It was pretty useful the information @Tyyppi_77 found in this forum thread:

TCODConsole::clear method is located at line 196 in libtcod version 1.5.1, so the binary (.dll) library must be from 1.5.1 release. However, that release does not include MinGW libraries (libtcod-mingw[-debug]). Yet gdb cannot find src/console.cpp file implying you did not compile those libraries yourself. Which becomes really confusing: where did you get your libtcod-mingw-debug.dll from? Also, "this = 0x1" indicates that TCODConsole::clear has recevied totally wrong object pointer. Usually it happens when you call a method on non-exising object (which should not be the case here) or when linking against a library has gone haywire.

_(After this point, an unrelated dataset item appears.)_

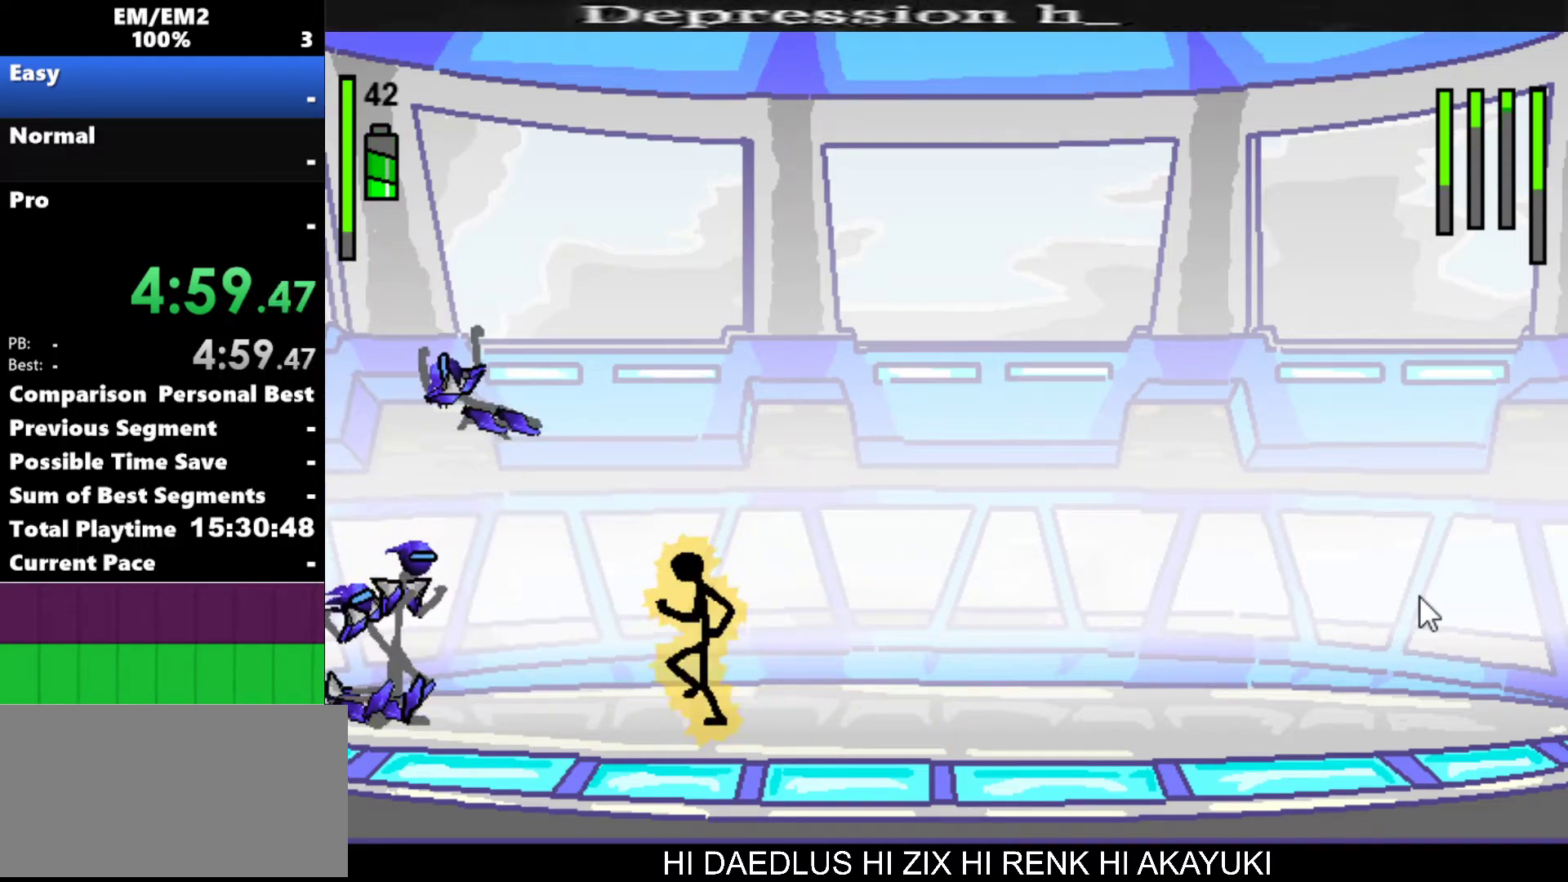
{"keys": [], "events": [[167, "left", "up"]]}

I suggest you delete your current libtcod (and all traces of it) and try to unpack a clean 1.5.2 release. If that will not help, try to build the library as described here: http://doryen.eptalys.net/data/libtcod/doc/1.5.2/html2/compile_libtcod_mingw.html [NOTE: This link is broken] Note that you do not have to use the exact MinGW version mentioned on that page. When you're compiling library yourself you are fine as long as you're using the same version for everything.

In this thread of github I got the idea of using Brogue's dll files, and they worked. But I suppose the best approach is to compile libtcod myself.